What the exercise asks
Print the part of the text about drop-shipping from Chinese companies that runs from "This is a million" up to and including "on from there.".

Page
#####

This is a million tiny people trying to get ahead by drop-shipping from Chinese companies. There are so many bookstores because booksellers were the early adopters of Amazon’s Z-shops, and then Chinese companies started contacting them with other products they could also sell (beyond the books) with 0 investment. The whole thing moved on from there.

As an example, when I was in Vegas last year, my Uber driver told me about how he was selling jewelry on Amazon, drop-shipped from China. This is similar to a pyramid-scheme in its appeal to people feeling trapped by their circumstances, but different in that they usually keep it very secret. That’s because there is less than zero barrier to entry (less than 20 minutes since Leo Liu from Asian Bags Ltd emailed me, for instance), and these people recognize that other sellers are competitors, and competition to sell this garbage is already utterly cut throat.

#####

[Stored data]
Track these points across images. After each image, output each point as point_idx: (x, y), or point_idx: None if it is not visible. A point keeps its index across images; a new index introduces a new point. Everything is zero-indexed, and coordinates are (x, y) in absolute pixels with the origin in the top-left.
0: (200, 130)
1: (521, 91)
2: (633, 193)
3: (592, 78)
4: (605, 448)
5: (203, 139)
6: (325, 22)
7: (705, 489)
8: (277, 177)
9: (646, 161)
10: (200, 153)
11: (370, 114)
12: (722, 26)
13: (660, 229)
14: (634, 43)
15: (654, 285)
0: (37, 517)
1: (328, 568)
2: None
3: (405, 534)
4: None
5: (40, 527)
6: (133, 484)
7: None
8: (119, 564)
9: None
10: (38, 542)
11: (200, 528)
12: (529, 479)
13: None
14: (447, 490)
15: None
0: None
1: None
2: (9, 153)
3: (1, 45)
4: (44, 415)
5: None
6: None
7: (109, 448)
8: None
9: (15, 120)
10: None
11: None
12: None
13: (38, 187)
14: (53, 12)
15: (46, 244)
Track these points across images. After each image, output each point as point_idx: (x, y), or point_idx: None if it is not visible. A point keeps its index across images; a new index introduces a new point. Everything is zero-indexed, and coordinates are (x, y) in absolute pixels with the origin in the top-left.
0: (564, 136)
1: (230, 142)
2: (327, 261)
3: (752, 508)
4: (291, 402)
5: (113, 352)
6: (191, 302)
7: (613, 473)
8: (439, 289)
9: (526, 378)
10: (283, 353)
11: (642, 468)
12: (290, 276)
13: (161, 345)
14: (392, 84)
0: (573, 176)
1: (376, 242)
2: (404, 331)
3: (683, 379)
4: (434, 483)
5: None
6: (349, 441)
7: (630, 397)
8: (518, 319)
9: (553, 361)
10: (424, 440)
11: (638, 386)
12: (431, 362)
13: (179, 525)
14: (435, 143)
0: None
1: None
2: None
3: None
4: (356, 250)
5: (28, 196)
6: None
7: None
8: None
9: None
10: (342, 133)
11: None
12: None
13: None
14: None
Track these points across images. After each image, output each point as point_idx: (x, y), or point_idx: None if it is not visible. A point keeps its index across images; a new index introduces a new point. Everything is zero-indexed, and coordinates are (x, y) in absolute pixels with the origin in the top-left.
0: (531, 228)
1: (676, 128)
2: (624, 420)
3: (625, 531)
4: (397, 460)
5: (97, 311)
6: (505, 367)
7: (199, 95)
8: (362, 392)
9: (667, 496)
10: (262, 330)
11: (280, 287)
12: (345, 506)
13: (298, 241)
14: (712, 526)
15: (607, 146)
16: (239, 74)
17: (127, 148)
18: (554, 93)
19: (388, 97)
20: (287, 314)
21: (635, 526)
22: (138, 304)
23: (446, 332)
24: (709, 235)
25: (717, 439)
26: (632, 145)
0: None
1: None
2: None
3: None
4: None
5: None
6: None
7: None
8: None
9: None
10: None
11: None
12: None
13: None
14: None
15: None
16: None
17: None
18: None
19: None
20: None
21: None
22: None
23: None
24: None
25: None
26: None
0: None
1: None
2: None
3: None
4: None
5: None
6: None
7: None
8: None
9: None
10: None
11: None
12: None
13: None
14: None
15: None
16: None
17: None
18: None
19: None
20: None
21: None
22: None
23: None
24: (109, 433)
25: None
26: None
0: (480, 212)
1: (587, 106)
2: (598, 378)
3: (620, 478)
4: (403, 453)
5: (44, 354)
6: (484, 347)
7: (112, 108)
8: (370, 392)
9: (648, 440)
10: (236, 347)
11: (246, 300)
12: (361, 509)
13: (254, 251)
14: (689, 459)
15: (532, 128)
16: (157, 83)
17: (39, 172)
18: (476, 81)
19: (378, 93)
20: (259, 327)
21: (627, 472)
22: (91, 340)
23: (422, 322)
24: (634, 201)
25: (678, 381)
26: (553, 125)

#####

Right answer
This is a million tiny people trying to get ahead by drop-shipping from Chinese companies. There are so many bookstores because booksellers were the early adopters of Amazon’s Z-shops, and then Chinese companies started contacting them with other products they could also sell (beyond the books) with 0 investment. The whole thing moved on from there.